At this point, all of my siblings have offspring totaling seven grandchildren, with more planned on the way. To me, it seems more fair to split the inheritance four ways, and then to state in the will that each parent/sibling give an amount my mother and father want each grandchild to receive.
My mother thinks she would rather just give each grandchild their amount and then split what remains between her four children. It seems like I’m getting the short end of the stick with each new grandchild born. Am I splitting hairs/heirs, or do I have a point?
Yes, I realize my parents have the final say with their own affairs and will ultimately respect their wishes. It’s just yet another instance of the single person being expected to give up more, while everyone else takes more — these are ideals I’ve had to contend with my whole life.
I agree with both your sentiments: Yes, it’s the ultimate single supplement for childless children of parents who adore their grandchildren, and want to gift them a sizable portion of their estate. And yes, again, it’s their money, and you can cry if you want to. It’s a hard place to be: Watching your siblings have children, all the while knowing that your own inheritance is shrinking with each gender-reveal party.

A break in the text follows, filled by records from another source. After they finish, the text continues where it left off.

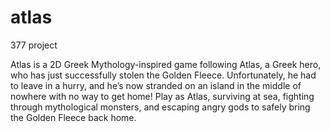 # atlas
377 project

Atlas is a 2D Greek Mythology-inspired game following Atlas, a Greek hero, who has just successfully stolen the Golden Fleece. Unfortunately, he had to leave in a hurry, and he’s now stranded on an island in the middle of nowhere with no way to get home! Play as Atlas, surviving at sea, fighting through mythological monsters, and escaping angry gods to safely bring the Golden Fleece back home.
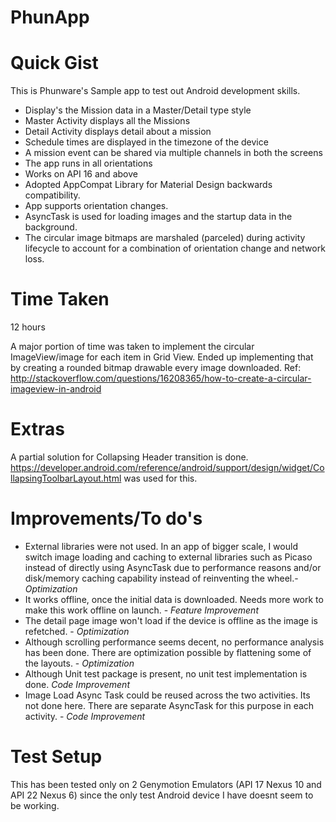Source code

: PhunApp
========

Quick Gist
==
This is Phunware's Sample app to test out Android development skills.
* Display's the Mission data in a Master/Detail type style
* Master Activity displays all the Missions
* Detail Activity displays detail about a mission
* Schedule times are displayed in the timezone of the device
* A mission event can be shared via multiple channels in both the screens
* The app runs in all orientations
* Works on API 16 and above
* Adopted AppCompat Library for Material Design backwards compatibility.
* App supports orientation changes.  
* AsyncTask is used for loading images and the startup data in the background.
* The circular image bitmaps are marshaled (parceled) during activity lifecycle to account for a combination of orientation change and network loss.

Time Taken
==
12 hours

A major portion of time was taken to implement the circular ImageView/image for each item in Grid View. Ended up implementing that by creating a rounded bitmap drawable  every image downloaded.
Ref: http://stackoverflow.com/questions/16208365/how-to-create-a-circular-imageview-in-android

Extras
==
A partial solution for Collapsing Header transition is done.
https://developer.android.com/reference/android/support/design/widget/CollapsingToolbarLayout.html was used for this.


Improvements/To do's
==
* External libraries were not used. In an app of  bigger scale, I would switch image loading and caching to external libraries such as Picaso instead of directly using AsyncTask due to performance reasons and/or disk/memory caching capability instead of reinventing the wheel.- *Optimization*
* It works offline, once the initial data is downloaded. Needs more work to make this work offline on launch. - *Feature Improvement*
* The detail page image won't load if the device is offline as the image is refetched. - *Optimization*
* Although scrolling performance seems decent, no performance analysis has been done. There are optimization possible by flattening some of the layouts. - *Optimization*
* Although Unit test package is present, no unit test implementation is done. *Code Improvement*
* Image Load Async Task could be reused across the two activities. Its not done here. There are separate AsyncTask for this purpose in each activity. - *Code Improvement*

Test Setup
==
This has been tested only on 2 Genymotion Emulators (API 17 Nexus 10 and API 22 Nexus 6) since the only test Android device I have doesnt seem  to be working.

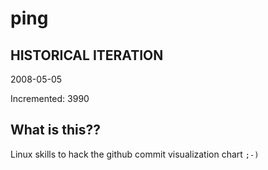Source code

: # ping

## HISTORICAL ITERATION
2008-05-05

Incremented: 3990

## What is this?? 
Linux skills to hack the github commit visualization chart `;-)`
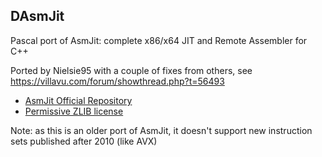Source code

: DAsmJit
-------

Pascal port of AsmJit: complete x86/x64 JIT and Remote Assembler for C++

Ported by Nielsie95 with a couple of fixes from others, see https://villavu.com/forum/showthread.php?t=56493

  * [AsmJit Official Repository](https://github.com/asmjit/asmjit)
  * [Permissive ZLIB license](./LICENSE.md)

Note: as this is an older port of AsmJit, it doesn't support new instruction sets published after 2010 (like AVX)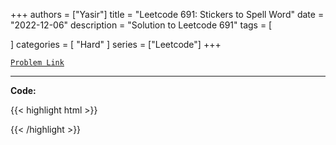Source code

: 
+++
authors = ["Yasir"]
title = "Leetcode 691: Stickers to Spell Word"
date = "2022-12-06"
description = "Solution to Leetcode 691"
tags = [
    
]
categories = [
    "Hard"
]
series = ["Leetcode"]
+++



[`Problem Link`](https://leetcode.com/problems/stickers-to-spell-word/description/)

---

**Code:**

{{< highlight html >}}

{{< /highlight >}}

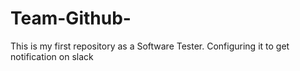 # Team-Github-
This is my first repository as a Software Tester. Configuring it to get notification on slack
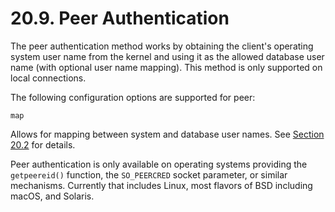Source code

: # 20.9. Peer Authentication

The peer authentication method works by obtaining the client's operating system user name from the kernel and using it as the allowed database user name \(with optional user name mapping\). This method is only supported on local connections.

The following configuration options are supported for peer:

`map`

Allows for mapping between system and database user names. See [Section 20.2](https://www.postgresql.org/docs/13/auth-username-maps.html) for details.

Peer authentication is only available on operating systems providing the `getpeereid()` function, the `SO_PEERCRED` socket parameter, or similar mechanisms. Currently that includes Linux, most flavors of BSD including macOS, and Solaris.

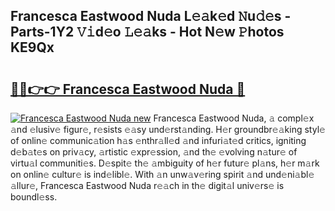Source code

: ## Francesca Eastwood Nuda L𝚎𝚊k𝚎d 𝙽u𝚍𝚎s - Parts-1Y2 𝚅𝚒d𝚎o 𝙻𝚎𝚊ks - Hot N𝚎w 𝙿hotos KE9Qx

# <h2><a href="http://kvbgmm.teov.top/?on=Francesca+Eastwood+Nuda">🔗🔗👉👉 Francesca Eastwood Nuda 🔗</a></h2>

[![Francesca Eastwood Nuda new](https://i.imgur.com/QqkWNDz.gif)](http://kvbgmm.teov.top/?on=Francesca+Eastwood+Nuda)
Francesca Eastwood Nuda, 𝚊 compl𝚎x 𝚊nd 𝚎lusiv𝚎 figur𝚎, r𝚎sists 𝚎𝚊sy und𝚎rst𝚊nding. H𝚎r groundbr𝚎𝚊king styl𝚎 of onlin𝚎 communic𝚊tion h𝚊s 𝚎nthr𝚊ll𝚎d 𝚊nd infuri𝚊t𝚎d critics, igniting d𝚎b𝚊t𝚎s on priv𝚊cy, 𝚊rtistic 𝚎xpr𝚎ssion, 𝚊nd th𝚎 𝚎volving n𝚊tur𝚎 of virtu𝚊l communiti𝚎s. D𝚎spit𝚎 th𝚎 𝚊mbiguity of h𝚎r futur𝚎 pl𝚊ns, h𝚎r m𝚊rk on onlin𝚎 cultur𝚎 is ind𝚎libl𝚎. With 𝚊n unw𝚊v𝚎ring spirit 𝚊nd und𝚎ni𝚊bl𝚎 𝚊llur𝚎, Francesca Eastwood Nuda r𝚎𝚊ch in th𝚎 digit𝚊l univ𝚎rs𝚎 is boundl𝚎ss.
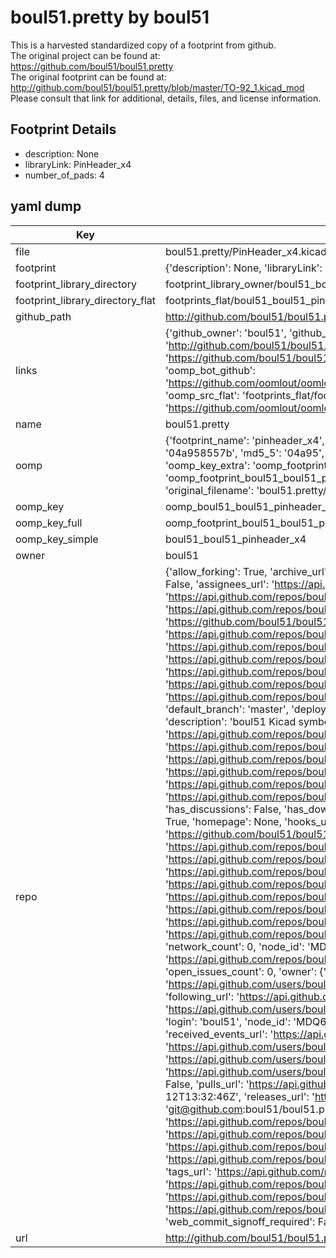 # boul51.pretty by boul51  
This is a harvested standardized copy of a footprint from github.  
The original project can be found at:  
https://github.com/boul51/boul51.pretty  
The original footprint can be found at:
http://github.com/boul51/boul51.pretty/blob/master/TO-92_1.kicad_mod
Please consult that link for additional, details, files, and license information.  
## Footprint Details
* description: None  
* libraryLink: PinHeader_x4  
* number_of_pads: 4  
## yaml dump  
| Key | Value |  
| --- | --- |  
| file | boul51.pretty/PinHeader_x4.kicad_mod |  
| footprint | {'description': None, 'libraryLink': 'PinHeader_x4', 'number_of_pads': 4} |  
| footprint_library_directory | footprint_library_owner/boul51_boul51.pretty |  
| footprint_library_directory_flat | footprints_flat/boul51_boul51_pinheader_x4/working |  
| github_path | http://github.com/boul51/boul51.pretty/blob/master/PinHeader_x4.kicad_mod |  
| links | {'github_owner': 'boul51', 'github_repo_name': 'boul51.pretty', 'github_src': 'http://github.com/boul51/boul51.pretty/blob/master/TO-92_1.kicad_mod', 'github_src_repo': 'https://github.com/boul51/boul51.pretty', 'oomp_bot': 'footprints/boul51_boul51_pinheader_x4/working', 'oomp_bot_github': 'https://github.com/oomlout/oomlout_oomp_footprint_bot/tree/main/footprints/boul51_boul51_pinheader_x4/working', 'oomp_src_flat': 'footprints_flat/footprints_flat/boul51_boul51_pinheader_x4/working', 'oomp_src_flat_github': 'https://github.com/oomlout/oomlout_oomp_footprint_src/tree/main/footprints_flat/boul51_boul51_pinheader_x4/working'} |  
| name | boul51.pretty |  
| oomp | {'footprint_name': 'pinheader_x4', 'library_name': 'boul51', 'md5': '04a958557b94cee8a9336b96d42b6317', 'md5_10': '04a958557b', 'md5_5': '04a95', 'md5_6': '04a958', 'oomp_key': 'oomp_boul51_boul51_pinheader_x4', 'oomp_key_extra': 'oomp_footprint_boul51_boul51_pinheader_x4', 'oomp_key_full': 'oomp_footprint_boul51_boul51_pinheader_x4_04a958', 'oomp_key_simple': 'boul51_boul51_pinheader_x4', 'original_filename': 'boul51.pretty/PinHeader_x4.kicad_mod', 'owner_name': 'boul51'} |  
| oomp_key | oomp_boul51_boul51_pinheader_x4 |  
| oomp_key_full | oomp_footprint_boul51_boul51_pinheader_x4 |  
| oomp_key_simple | boul51_boul51_pinheader_x4 |  
| owner | boul51 |  
| repo | {'allow_forking': True, 'archive_url': 'https://api.github.com/repos/boul51/boul51.pretty/{archive_format}{/ref}', 'archived': False, 'assignees_url': 'https://api.github.com/repos/boul51/boul51.pretty/assignees{/user}', 'blobs_url': 'https://api.github.com/repos/boul51/boul51.pretty/git/blobs{/sha}', 'branches_url': 'https://api.github.com/repos/boul51/boul51.pretty/branches{/branch}', 'clone_url': 'https://github.com/boul51/boul51.pretty.git', 'collaborators_url': 'https://api.github.com/repos/boul51/boul51.pretty/collaborators{/collaborator}', 'comments_url': 'https://api.github.com/repos/boul51/boul51.pretty/comments{/number}', 'commits_url': 'https://api.github.com/repos/boul51/boul51.pretty/commits{/sha}', 'compare_url': 'https://api.github.com/repos/boul51/boul51.pretty/compare/{base}...{head}', 'contents_url': 'https://api.github.com/repos/boul51/boul51.pretty/contents/{+path}', 'contributors_url': 'https://api.github.com/repos/boul51/boul51.pretty/contributors', 'created_at': '2016-12-11T10:40:22Z', 'default_branch': 'master', 'deployments_url': 'https://api.github.com/repos/boul51/boul51.pretty/deployments', 'description': 'boul51 Kicad symbols', 'disabled': False, 'downloads_url': 'https://api.github.com/repos/boul51/boul51.pretty/downloads', 'events_url': 'https://api.github.com/repos/boul51/boul51.pretty/events', 'fork': False, 'forks': 0, 'forks_count': 0, 'forks_url': 'https://api.github.com/repos/boul51/boul51.pretty/forks', 'full_name': 'boul51/boul51.pretty', 'git_commits_url': 'https://api.github.com/repos/boul51/boul51.pretty/git/commits{/sha}', 'git_refs_url': 'https://api.github.com/repos/boul51/boul51.pretty/git/refs{/sha}', 'git_tags_url': 'https://api.github.com/repos/boul51/boul51.pretty/git/tags{/sha}', 'git_url': 'git://github.com/boul51/boul51.pretty.git', 'has_discussions': False, 'has_downloads': True, 'has_issues': True, 'has_pages': False, 'has_projects': True, 'has_wiki': True, 'homepage': None, 'hooks_url': 'https://api.github.com/repos/boul51/boul51.pretty/hooks', 'html_url': 'https://github.com/boul51/boul51.pretty', 'id': 76168033, 'is_template': False, 'issue_comment_url': 'https://api.github.com/repos/boul51/boul51.pretty/issues/comments{/number}', 'issue_events_url': 'https://api.github.com/repos/boul51/boul51.pretty/issues/events{/number}', 'issues_url': 'https://api.github.com/repos/boul51/boul51.pretty/issues{/number}', 'keys_url': 'https://api.github.com/repos/boul51/boul51.pretty/keys{/key_id}', 'labels_url': 'https://api.github.com/repos/boul51/boul51.pretty/labels{/name}', 'language': None, 'languages_url': 'https://api.github.com/repos/boul51/boul51.pretty/languages', 'license': None, 'merges_url': 'https://api.github.com/repos/boul51/boul51.pretty/merges', 'milestones_url': 'https://api.github.com/repos/boul51/boul51.pretty/milestones{/number}', 'mirror_url': None, 'name': 'boul51.pretty', 'network_count': 0, 'node_id': 'MDEwOlJlcG9zaXRvcnk3NjE2ODAzMw==', 'notifications_url': 'https://api.github.com/repos/boul51/boul51.pretty/notifications{?since,all,participating}', 'open_issues': 0, 'open_issues_count': 0, 'owner': {'avatar_url': 'https://avatars.githubusercontent.com/u/1953963?v=4', 'events_url': 'https://api.github.com/users/boul51/events{/privacy}', 'followers_url': 'https://api.github.com/users/boul51/followers', 'following_url': 'https://api.github.com/users/boul51/following{/other_user}', 'gists_url': 'https://api.github.com/users/boul51/gists{/gist_id}', 'gravatar_id': '', 'html_url': 'https://github.com/boul51', 'id': 1953963, 'login': 'boul51', 'node_id': 'MDQ6VXNlcjE5NTM5NjM=', 'organizations_url': 'https://api.github.com/users/boul51/orgs', 'received_events_url': 'https://api.github.com/users/boul51/received_events', 'repos_url': 'https://api.github.com/users/boul51/repos', 'site_admin': False, 'starred_url': 'https://api.github.com/users/boul51/starred{/owner}{/repo}', 'subscriptions_url': 'https://api.github.com/users/boul51/subscriptions', 'type': 'User', 'url': 'https://api.github.com/users/boul51'}, 'private': False, 'pulls_url': 'https://api.github.com/repos/boul51/boul51.pretty/pulls{/number}', 'pushed_at': '2016-12-12T13:32:46Z', 'releases_url': 'https://api.github.com/repos/boul51/boul51.pretty/releases{/id}', 'size': 4, 'ssh_url': 'git@github.com:boul51/boul51.pretty.git', 'stargazers_count': 0, 'stargazers_url': 'https://api.github.com/repos/boul51/boul51.pretty/stargazers', 'statuses_url': 'https://api.github.com/repos/boul51/boul51.pretty/statuses/{sha}', 'subscribers_count': 2, 'subscribers_url': 'https://api.github.com/repos/boul51/boul51.pretty/subscribers', 'subscription_url': 'https://api.github.com/repos/boul51/boul51.pretty/subscription', 'svn_url': 'https://github.com/boul51/boul51.pretty', 'tags_url': 'https://api.github.com/repos/boul51/boul51.pretty/tags', 'teams_url': 'https://api.github.com/repos/boul51/boul51.pretty/teams', 'temp_clone_token': None, 'topics': [], 'trees_url': 'https://api.github.com/repos/boul51/boul51.pretty/git/trees{/sha}', 'updated_at': '2016-12-11T10:40:22Z', 'url': 'https://api.github.com/repos/boul51/boul51.pretty', 'visibility': 'public', 'watchers': 0, 'watchers_count': 0, 'web_commit_signoff_required': False} |  
| url | http://github.com/boul51/boul51.pretty |  

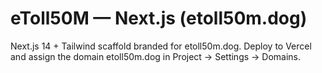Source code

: # eToll50M — Next.js (etoll50m.dog)
Next.js 14 + Tailwind scaffold branded for etoll50m.dog.
Deploy to Vercel and assign the domain etoll50m.dog in Project → Settings → Domains.
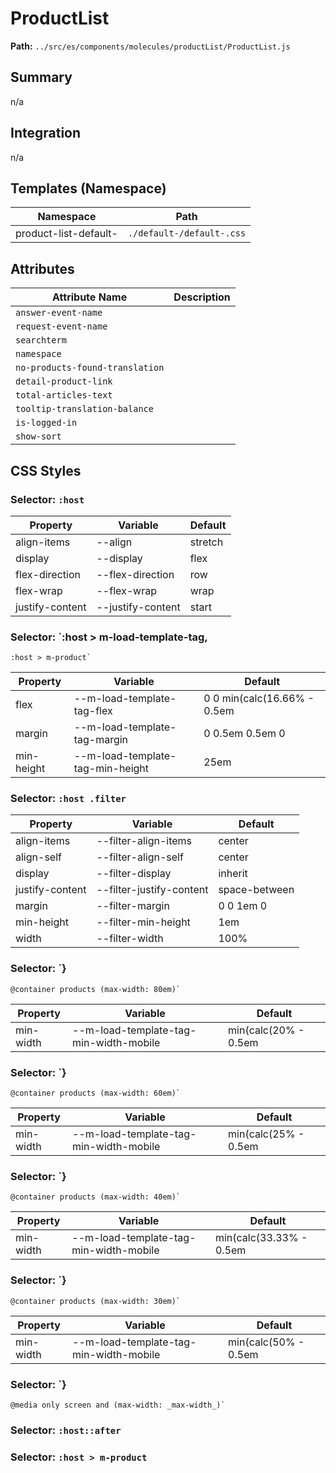 # ProductList

**Path:** `../src/es/components/molecules/productList/ProductList.js`

## Summary

n/a

## Integration

n/a

## Templates (Namespace)

| Namespace | Path |
|------|------|
| product-list-default- | `./default-/default-.css` |

## Attributes

| Attribute Name | Description |
|----------------|-------------|
| `answer-event-name` |  |
| `request-event-name` |  |
| `searchterm` |  |
| `namespace` |  |
| `no-products-found-translation` |  |
| `detail-product-link` |  |
| `total-articles-text` |  |
| `tooltip-translation-balance` |  |
| `is-logged-in` |  |
| `show-sort` |  |

## CSS Styles

### Selector: `:host`

| Property | Variable | Default |
|----------|----------|----------|
| align-items | --align | stretch |
| display | --display | flex |
| flex-direction | --flex-direction | row |
| flex-wrap | --flex-wrap | wrap |
| justify-content | --justify-content | start |

### Selector: `:host > m-load-template-tag,
    :host > m-product`

| Property | Variable | Default |
|----------|----------|----------|
| flex | --m-load-template-tag-flex | 0 0 min(calc(16.66% - 0.5em |
| margin | --m-load-template-tag-margin | 0 0.5em 0.5em 0 |
| min-height | --m-load-template-tag-min-height | 25em |

### Selector: `:host .filter`

| Property | Variable | Default |
|----------|----------|----------|
| align-items | --filter-align-items | center |
| align-self | --filter-align-self | center |
| display | --filter-display | inherit |
| justify-content | --filter-justify-content | space-between |
| margin | --filter-margin | 0 0 1em 0 |
| min-height | --filter-min-height | 1em |
| width | --filter-width | 100% |

### Selector: `}

    @container products (max-width: 80em)`

| Property | Variable | Default |
|----------|----------|----------|
| min-width | --m-load-template-tag-min-width-mobile | min(calc(20% - 0.5em |

### Selector: `}

    @container products (max-width: 60em)`

| Property | Variable | Default |
|----------|----------|----------|
| min-width | --m-load-template-tag-min-width-mobile | min(calc(25% - 0.5em |

### Selector: `}

    @container products (max-width: 40em)`

| Property | Variable | Default |
|----------|----------|----------|
| min-width | --m-load-template-tag-min-width-mobile | min(calc(33.33% - 0.5em |

### Selector: `}

    @container products (max-width: 30em)`

| Property | Variable | Default |
|----------|----------|----------|
| min-width | --m-load-template-tag-min-width-mobile | min(calc(50% - 0.5em |

### Selector: `}

    @media only screen and (max-width: _max-width_)`


### Selector: `:host::after`


### Selector: `:host > m-product`


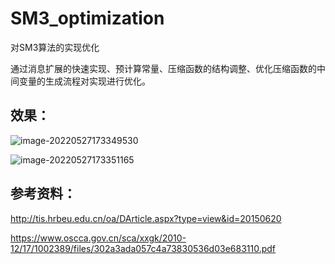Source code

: # SM3_optimization

对SM3算法的实现优化

通过消息扩展的快速实现、预计算常量、压缩函数的结构调整、优化压缩函数的中间变量的生成流程对实现进行优化。

## 效果：

![image-20220527173349530](../Typora/typora-pic/image-20220527173349530.png)

![image-20220527173351165](../Typora/typora-pic/image-20220527173351165.png)

## 参考资料：

http://tis.hrbeu.edu.cn/oa/DArticle.aspx?type=view&id=20150620

https://www.oscca.gov.cn/sca/xxgk/2010-12/17/1002389/files/302a3ada057c4a73830536d03e683110.pdf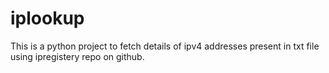 # iplookup
This is a python project to fetch details of ipv4 addresses present in txt file using ipregistery repo on github.
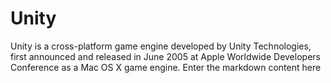 # Unity

Unity is a cross-platform game engine developed by Unity Technologies, first announced and released in June 2005 at Apple Worldwide Developers Conference as a Mac OS X game engine. Enter the markdown content here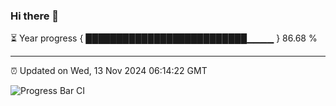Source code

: ### Hi there 👋

⏳ Year progress { ██████████████████████████▁▁▁▁ } 86.68 %

---

⏰ Updated on Wed, 13 Nov 2024 06:14:22 GMT

![Progress Bar CI](https://github.com/Shyam-Makwana/GitHub-Actions-Demo/workflows/Progress%20Bar%20CI/badge.svg)
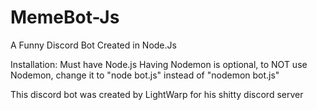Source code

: # MemeBot-Js
A Funny Discord Bot Created in Node.Js

Installation:
Must have Node.js 
Having Nodemon is optional, to NOT use Nodemon, change it to "node bot.js" instead of "nodemon bot.js"

This discord bot was created by LightWarp for his shitty discord server

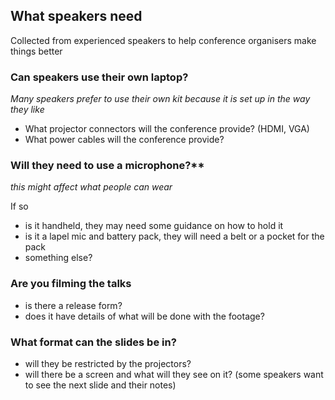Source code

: ## What speakers need

Collected from experienced speakers to help conference organisers make things better

### Can speakers use their own laptop?

*Many speakers prefer to use their own kit because it is set up in the way they like*

- What projector connectors will the conference provide? (HDMI, VGA)
- What power cables will the conference provide?

### Will they need to use a microphone?**

*this might affect what people can wear*

If so

- is it handheld, they may need some guidance on how to hold it
- is it a lapel mic and battery pack, they will need a belt or a pocket for the pack
- something else?

### Are you filming the talks

- is there a release form?
- does it have details of what will be done with the footage?

### What format can the slides be in?

- will they be restricted by the projectors?
- will there be a screen and what will they see on it? (some speakers want to see the next slide and their notes)

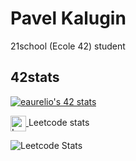 # Pavel Kalugin

21school (Ecole 42) student  

## 42stats
[![eaurelio's 42 stats](https://badge42.vercel.app/api/v2/clijf521g013708kxpz22543g/stats?cursusId=21&coalitionId=90)](https://github.com/JaeSeoKim/badge42)


<a href="https://leetcode.com/Eaurelio"> <img alt="Leetcode" width="25px" height="25px" align="center" src="https://user-images.githubusercontent.com/94602550/189644450-3efed295-1635-49d9-bc96-5f8cc80a2d2b.png"> </a>  Leetcode stats

![Leetcode Stats](https://leetcode-stats-six.vercel.app/?username=Eaurelio&theme=dark)
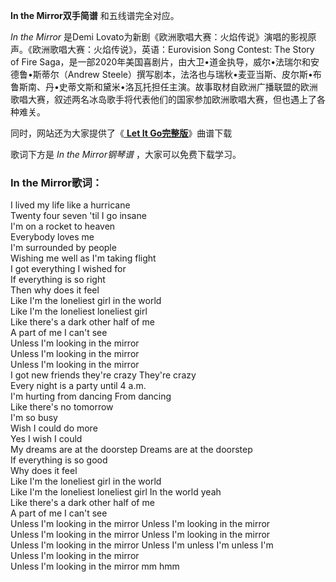 

**In the Mirror双手简谱** 和五线谱完全对应。

_In the Mirror_ 是Demi
Lovato为新剧《欧洲歌唱大赛：火焰传说》演唱的影视原声。《欧洲歌唱大赛：火焰传说》，英语：Eurovision Song Contest: The
Story of Fire Saga，是一部2020年美国喜剧片，由大卫•道金执导，威尔•法瑞尔和安德鲁•斯蒂尔（Andrew
Steele）撰写剧本，法洛也与瑞秋•麦亚当斯、皮尔斯•布鲁斯南、丹•史蒂文斯和黛米•洛瓦托担任主演。故事取材自欧洲广播联盟的欧洲歌唱大赛，叙述两名冰岛歌手将代表他们的国家参加欧洲歌唱大赛，但也遇上了各种难关。

同时，网站还为大家提供了《[ **Let It Go完整版**](Music-3210-Let-It-Go完整版-动画冰雪奇缘主题曲.html "Let
It Go完整版")》曲谱下载

歌词下方是 _In the Mirror钢琴谱_ ，大家可以免费下载学习。

### In the Mirror歌词：

I lived my life like a hurricane  
Twenty four seven 'til I go insane  
I'm on a rocket to heaven  
Everybody loves me  
I'm surrounded by people  
Wishing me well as I'm taking flight  
I got everything I wished for  
If everything is so right  
Then why does it feel  
Like I'm the loneliest girl in the world  
Like I'm the loneliest loneliest girl  
Like there's a dark other half of me  
A part of me I can't see  
Unless I'm looking in the mirror  
Unless I'm looking in the mirror  
Unless I'm looking in the mirror  
I got new friends they're crazy They're crazy  
Every night is a party until 4 a.m.  
I'm hurting from dancing From dancing  
Like there's no tomorrow  
I'm so busy  
Wish I could do more  
Yes I wish I could  
My dreams are at the doorstep Dreams are at the doorstep  
If everything is so good  
Why does it feel  
Like I'm the loneliest girl in the world  
Like I'm the loneliest loneliest girl In the world yeah  
Like there's a dark other half of me  
A part of me I can't see  
Unless I'm looking in the mirror Unless I'm looking in the mirror  
Unless I'm looking in the mirror Unless I'm looking in the mirror  
Unless I'm looking in the mirror Unless I'm unless I'm unless I'm  
Unless I'm looking in the mirror  
Unless I'm looking in the mirror mm hmm

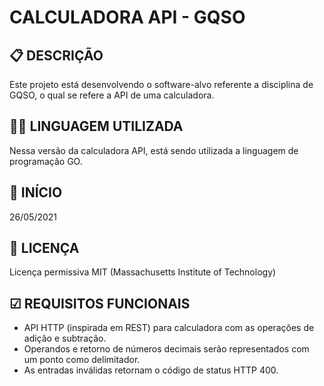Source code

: # CALCULADORA API - GQSO 

## 📋 DESCRIÇÃO

Este projeto está desenvolvendo o software-alvo referente a disciplina de GQSO, o qual se refere a API de uma calculadora.

## 👨‍💻 LINGUAGEM UTILIZADA 

Nessa versão da calculadora API, está sendo utilizada a linguagem de programação GO. 

## 🚀 INÍCIO 

26/05/2021

## 📄 LICENÇA  

Licença permissiva MIT (Massachusetts Institute of Technology)

## ☑ REQUISITOS FUNCIONAIS 

* API HTTP (inspirada em REST) para calculadora com as operações de adição e subtração. 
* Operandos e retorno de números decimais serão representados com um ponto como delimitador. 
* As entradas inválidas retornam o código de status HTTP 400.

So what can you do? Don’t tell your parents what you think they should do. That may only harden their resolve. Instead, tell them how that makes you feel: As a single daughter with no children, you feel less seen and less important as their estate is split multiple ways, and as your inheritance shrinks. (Note: It’s not your inheritance that is being split, as it only belongs to you when it’s in your bank account.)
There are many ways grandparents can invest in their grandchildren’s future, including with 529 accounts so they can save for college. They can make annual gifts to 529 accounts, although the maximum amount allowable varies by state. Similarly, they can gift a certain amount to their children over their lifetime to help with a down payment on a house, a new car or further education.
The good news is that you have this information now. Proceed apace as if your parents’ estate will be split 10 ways, like a birthday cake at a party with too many guests. That way, you won’t be reliant on a larger inheritance, and you can work hard and save for retirement.
There’s one thing that’s even tastier than a large slice of birthday cake covered in rainbow sprinkles, and that’s financial independence.